What is required:
Copy out every line of the records in which "middle" can be found.
Content starts
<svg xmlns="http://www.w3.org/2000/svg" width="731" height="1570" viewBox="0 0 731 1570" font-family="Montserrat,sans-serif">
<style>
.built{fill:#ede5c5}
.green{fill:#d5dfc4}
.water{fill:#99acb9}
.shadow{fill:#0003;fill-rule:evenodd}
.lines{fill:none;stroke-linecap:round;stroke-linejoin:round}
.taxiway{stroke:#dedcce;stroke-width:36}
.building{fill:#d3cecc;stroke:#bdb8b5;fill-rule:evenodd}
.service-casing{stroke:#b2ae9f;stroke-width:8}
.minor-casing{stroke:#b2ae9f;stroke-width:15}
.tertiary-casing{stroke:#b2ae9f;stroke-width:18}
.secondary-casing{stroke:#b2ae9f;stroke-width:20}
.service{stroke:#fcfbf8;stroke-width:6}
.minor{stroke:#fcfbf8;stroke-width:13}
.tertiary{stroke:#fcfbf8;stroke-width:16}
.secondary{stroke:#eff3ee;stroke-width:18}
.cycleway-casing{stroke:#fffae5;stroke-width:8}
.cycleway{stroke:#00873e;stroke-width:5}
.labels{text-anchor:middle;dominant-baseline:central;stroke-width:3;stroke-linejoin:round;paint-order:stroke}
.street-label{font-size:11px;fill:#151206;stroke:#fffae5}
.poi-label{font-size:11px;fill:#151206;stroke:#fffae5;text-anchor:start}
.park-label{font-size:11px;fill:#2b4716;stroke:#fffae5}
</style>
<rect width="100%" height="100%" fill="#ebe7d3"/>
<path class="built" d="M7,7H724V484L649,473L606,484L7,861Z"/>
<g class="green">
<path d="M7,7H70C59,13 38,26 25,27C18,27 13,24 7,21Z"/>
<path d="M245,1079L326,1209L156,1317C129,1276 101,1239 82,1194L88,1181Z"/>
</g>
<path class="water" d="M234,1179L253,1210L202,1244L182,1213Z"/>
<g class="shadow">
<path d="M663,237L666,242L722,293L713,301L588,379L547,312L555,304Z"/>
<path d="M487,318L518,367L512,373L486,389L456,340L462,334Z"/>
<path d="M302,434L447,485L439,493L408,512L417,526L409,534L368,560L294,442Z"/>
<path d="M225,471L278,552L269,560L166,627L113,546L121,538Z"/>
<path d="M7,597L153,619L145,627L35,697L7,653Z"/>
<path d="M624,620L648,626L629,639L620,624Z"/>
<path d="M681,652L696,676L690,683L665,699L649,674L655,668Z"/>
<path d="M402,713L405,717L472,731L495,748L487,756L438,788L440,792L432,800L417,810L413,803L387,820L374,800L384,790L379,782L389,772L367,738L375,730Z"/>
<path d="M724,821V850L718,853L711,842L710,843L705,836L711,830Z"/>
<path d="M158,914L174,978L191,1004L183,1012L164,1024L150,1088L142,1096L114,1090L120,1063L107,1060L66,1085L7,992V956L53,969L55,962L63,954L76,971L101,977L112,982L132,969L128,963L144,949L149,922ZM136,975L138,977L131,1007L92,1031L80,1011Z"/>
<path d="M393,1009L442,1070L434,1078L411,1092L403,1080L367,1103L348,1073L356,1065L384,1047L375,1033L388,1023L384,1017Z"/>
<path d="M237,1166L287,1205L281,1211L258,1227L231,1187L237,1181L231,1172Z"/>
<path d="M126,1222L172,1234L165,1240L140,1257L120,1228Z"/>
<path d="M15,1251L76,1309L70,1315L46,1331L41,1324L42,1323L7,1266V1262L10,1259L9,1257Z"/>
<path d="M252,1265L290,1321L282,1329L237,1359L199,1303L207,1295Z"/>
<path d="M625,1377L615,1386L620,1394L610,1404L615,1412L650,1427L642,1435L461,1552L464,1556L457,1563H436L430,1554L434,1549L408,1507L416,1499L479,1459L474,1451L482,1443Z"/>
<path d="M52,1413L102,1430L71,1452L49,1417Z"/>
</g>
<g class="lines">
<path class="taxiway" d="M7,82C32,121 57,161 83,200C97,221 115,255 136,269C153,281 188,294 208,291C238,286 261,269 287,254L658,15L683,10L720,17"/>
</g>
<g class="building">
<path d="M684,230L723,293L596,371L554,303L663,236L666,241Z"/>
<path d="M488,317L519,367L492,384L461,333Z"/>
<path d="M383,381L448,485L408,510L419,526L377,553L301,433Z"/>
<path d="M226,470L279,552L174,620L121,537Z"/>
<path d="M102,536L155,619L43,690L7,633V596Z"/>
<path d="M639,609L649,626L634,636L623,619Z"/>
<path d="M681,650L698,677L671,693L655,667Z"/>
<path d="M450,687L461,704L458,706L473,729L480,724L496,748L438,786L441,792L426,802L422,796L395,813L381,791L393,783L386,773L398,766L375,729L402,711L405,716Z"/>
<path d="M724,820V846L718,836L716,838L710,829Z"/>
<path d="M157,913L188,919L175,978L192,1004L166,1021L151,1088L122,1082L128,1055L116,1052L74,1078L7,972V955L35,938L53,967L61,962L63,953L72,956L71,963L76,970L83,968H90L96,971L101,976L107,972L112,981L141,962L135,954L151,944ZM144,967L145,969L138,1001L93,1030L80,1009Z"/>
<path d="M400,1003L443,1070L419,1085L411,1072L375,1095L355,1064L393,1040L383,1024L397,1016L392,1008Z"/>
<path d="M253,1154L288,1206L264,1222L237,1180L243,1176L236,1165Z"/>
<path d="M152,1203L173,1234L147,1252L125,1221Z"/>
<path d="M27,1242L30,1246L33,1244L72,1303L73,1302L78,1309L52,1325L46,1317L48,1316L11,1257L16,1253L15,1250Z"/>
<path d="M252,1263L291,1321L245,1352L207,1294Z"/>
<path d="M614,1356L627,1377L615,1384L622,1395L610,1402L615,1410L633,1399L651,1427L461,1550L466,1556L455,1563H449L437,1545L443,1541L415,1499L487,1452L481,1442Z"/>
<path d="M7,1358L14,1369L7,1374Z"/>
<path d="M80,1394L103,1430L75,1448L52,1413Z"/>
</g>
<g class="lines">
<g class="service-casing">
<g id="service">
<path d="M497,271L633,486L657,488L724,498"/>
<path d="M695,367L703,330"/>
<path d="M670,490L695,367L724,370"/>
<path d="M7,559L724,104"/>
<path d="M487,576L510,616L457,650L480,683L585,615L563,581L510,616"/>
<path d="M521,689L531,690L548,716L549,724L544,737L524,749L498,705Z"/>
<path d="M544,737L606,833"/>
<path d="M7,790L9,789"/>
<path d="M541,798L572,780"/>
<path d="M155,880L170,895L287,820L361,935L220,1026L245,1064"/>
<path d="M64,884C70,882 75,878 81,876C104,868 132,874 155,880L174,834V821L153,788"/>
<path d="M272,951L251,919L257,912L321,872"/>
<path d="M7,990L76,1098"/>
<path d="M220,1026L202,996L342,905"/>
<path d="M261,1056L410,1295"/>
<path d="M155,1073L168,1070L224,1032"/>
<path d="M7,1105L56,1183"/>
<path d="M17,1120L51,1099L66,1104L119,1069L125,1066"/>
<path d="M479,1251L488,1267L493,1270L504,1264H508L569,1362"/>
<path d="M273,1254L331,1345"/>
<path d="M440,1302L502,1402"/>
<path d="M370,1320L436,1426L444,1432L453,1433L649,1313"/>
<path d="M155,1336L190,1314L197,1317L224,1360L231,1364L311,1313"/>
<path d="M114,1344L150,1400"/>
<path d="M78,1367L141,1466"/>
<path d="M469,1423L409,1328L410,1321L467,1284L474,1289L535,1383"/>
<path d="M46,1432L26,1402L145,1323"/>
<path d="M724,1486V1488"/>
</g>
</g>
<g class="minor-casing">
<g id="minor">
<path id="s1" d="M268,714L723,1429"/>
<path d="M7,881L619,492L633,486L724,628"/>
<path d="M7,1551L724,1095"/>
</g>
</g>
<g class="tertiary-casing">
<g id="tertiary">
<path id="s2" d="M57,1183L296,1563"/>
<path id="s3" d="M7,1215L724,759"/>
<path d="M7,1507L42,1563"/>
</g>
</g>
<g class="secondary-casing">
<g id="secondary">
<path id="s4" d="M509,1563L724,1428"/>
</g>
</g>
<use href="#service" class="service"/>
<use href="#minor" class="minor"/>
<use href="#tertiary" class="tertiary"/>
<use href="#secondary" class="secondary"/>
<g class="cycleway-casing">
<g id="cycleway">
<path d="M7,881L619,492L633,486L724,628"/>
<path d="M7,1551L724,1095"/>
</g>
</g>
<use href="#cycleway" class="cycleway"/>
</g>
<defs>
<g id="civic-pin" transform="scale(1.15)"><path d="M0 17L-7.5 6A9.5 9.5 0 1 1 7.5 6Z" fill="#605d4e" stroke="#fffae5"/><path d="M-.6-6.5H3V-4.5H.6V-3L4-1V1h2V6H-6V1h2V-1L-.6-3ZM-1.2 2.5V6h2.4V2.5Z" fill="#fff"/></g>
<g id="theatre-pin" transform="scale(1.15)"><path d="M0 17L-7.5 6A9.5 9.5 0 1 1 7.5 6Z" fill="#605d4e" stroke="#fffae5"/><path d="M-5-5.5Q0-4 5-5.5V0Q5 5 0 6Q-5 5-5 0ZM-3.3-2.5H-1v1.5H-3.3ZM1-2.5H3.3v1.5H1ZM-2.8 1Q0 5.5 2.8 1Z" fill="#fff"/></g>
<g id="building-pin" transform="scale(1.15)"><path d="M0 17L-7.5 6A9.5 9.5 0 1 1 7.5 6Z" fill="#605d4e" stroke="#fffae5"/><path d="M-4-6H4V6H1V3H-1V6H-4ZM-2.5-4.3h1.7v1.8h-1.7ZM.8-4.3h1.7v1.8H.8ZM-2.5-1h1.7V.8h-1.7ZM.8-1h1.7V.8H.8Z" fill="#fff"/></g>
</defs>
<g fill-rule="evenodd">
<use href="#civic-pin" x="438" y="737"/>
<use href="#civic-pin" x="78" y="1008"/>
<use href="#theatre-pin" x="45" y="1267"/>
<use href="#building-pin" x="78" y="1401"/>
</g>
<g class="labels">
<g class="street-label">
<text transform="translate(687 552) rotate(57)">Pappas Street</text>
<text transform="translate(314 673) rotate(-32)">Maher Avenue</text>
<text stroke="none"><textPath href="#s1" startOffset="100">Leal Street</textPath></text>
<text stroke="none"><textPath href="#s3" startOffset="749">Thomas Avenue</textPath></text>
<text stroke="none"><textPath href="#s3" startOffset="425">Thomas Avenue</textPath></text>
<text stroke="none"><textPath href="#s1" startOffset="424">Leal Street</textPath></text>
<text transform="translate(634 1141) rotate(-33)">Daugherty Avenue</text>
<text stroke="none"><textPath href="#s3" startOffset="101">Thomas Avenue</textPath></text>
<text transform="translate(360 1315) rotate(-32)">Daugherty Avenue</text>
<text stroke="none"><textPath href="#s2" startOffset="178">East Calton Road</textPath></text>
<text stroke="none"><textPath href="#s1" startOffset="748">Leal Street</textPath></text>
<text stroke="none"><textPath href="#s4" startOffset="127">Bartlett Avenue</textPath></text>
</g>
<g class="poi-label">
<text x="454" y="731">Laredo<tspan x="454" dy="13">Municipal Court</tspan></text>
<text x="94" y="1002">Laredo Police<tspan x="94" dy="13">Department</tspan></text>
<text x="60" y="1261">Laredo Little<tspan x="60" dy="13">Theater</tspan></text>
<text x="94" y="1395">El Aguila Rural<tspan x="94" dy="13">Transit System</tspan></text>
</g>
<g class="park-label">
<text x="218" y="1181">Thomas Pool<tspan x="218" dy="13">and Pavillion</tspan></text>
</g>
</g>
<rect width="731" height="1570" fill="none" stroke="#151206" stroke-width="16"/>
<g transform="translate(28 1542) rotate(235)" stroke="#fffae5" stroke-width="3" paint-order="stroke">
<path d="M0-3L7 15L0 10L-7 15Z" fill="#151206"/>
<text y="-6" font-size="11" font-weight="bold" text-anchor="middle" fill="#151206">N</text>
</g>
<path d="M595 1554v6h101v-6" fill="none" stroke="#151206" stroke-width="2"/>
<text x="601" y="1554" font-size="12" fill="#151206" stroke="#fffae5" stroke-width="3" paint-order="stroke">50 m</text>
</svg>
Content ends
Answer to this exercise:
.labels{text-anchor:middle;dominant-baseline:central;stroke-width:3;stroke-linejoin:round;paint-order:stroke}
<text y="-6" font-size="11" font-weight="bold" text-anchor="middle" fill="#151206">N</text>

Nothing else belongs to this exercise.